[[ Supplied information, beginning ]]

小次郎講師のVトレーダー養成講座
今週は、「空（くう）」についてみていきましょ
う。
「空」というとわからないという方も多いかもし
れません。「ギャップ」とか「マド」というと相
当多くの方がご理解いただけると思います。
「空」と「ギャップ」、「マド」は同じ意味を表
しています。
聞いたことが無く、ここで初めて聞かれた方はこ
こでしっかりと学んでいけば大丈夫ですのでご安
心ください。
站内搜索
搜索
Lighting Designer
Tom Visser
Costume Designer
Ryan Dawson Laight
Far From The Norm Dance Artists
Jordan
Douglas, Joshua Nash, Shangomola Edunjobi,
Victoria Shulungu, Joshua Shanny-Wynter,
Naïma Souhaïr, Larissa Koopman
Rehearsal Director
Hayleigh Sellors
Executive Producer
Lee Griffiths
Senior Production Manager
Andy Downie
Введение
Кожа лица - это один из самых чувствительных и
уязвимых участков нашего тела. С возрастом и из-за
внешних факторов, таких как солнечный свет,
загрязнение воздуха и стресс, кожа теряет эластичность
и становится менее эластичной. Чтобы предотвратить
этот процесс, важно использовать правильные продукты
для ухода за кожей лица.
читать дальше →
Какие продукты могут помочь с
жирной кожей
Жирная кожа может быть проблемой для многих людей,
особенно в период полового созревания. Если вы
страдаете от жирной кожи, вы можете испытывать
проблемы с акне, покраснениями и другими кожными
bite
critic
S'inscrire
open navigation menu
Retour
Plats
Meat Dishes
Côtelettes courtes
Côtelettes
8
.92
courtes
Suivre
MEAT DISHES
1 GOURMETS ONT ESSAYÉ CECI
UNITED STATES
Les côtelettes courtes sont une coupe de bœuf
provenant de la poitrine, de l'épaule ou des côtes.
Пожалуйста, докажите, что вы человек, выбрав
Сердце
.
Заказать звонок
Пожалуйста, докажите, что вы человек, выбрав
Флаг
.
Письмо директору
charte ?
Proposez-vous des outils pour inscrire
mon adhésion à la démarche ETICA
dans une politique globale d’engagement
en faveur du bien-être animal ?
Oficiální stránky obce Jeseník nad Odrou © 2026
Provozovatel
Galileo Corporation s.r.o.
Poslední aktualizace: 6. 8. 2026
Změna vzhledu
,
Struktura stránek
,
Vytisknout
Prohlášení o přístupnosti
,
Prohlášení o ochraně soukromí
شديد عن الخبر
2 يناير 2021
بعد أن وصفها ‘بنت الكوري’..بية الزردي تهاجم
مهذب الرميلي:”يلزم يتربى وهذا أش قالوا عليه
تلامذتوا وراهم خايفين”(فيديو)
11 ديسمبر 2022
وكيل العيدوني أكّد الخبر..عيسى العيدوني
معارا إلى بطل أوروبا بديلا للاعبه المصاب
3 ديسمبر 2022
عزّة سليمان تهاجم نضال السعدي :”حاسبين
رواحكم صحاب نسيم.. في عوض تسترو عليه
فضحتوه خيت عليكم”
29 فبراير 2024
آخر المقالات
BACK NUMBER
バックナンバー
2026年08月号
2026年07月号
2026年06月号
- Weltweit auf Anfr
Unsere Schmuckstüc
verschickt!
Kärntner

[[ Supplied information, end ]]

◆ **What needs to be done**
Render the lines from the start of the listing through the line containing "страдаете от жирной" as a numbered list, skipping any blank lines.

◆ **Task output**
1. 小次郎講師のVトレーダー養成講座
2. 今週は、「空（くう）」についてみていきましょ
3. う。
4. 「空」というとわからないという方も多いかもし
5. れません。「ギャップ」とか「マド」というと相
6. 当多くの方がご理解いただけると思います。
7. 「空」と「ギャップ」、「マド」は同じ意味を表
8. しています。
9. 聞いたことが無く、ここで初めて聞かれた方はこ
10. こでしっかりと学んでいけば大丈夫ですのでご安
11. 心ください。
12. 站内搜索
13. 搜索
14. Lighting Designer
15. Tom Visser
16. Costume Designer
17. Ryan Dawson Laight
18. Far From The Norm Dance Artists
19. Jordan
20. Douglas, Joshua Nash, Shangomola Edunjobi,
21. Victoria Shulungu, Joshua Shanny-Wynter,
22. Naïma Souhaïr, Larissa Koopman
23. Rehearsal Director
24. Hayleigh Sellors
25. Executive Producer
26. Lee Griffiths
27. Senior Production Manager
28. Andy Downie
29. Введение
30. Кожа лица - это один из самых чувствительных и
31. уязвимых участков нашего тела. С возрастом и из-за
32. внешних факторов, таких как солнечный свет,
33. загрязнение воздуха и стресс, кожа теряет эластичность
34. и становится менее эластичной. Чтобы предотвратить
35. этот процесс, важно использовать правильные продукты
36. для ухода за кожей лица.
37. читать дальше →
38. Какие продукты могут помочь с
39. жирной кожей
40. Жирная кожа может быть проблемой для многих людей,
41. особенно в период полового созревания. Если вы
42. страдаете от жирной кожи, вы можете испытывать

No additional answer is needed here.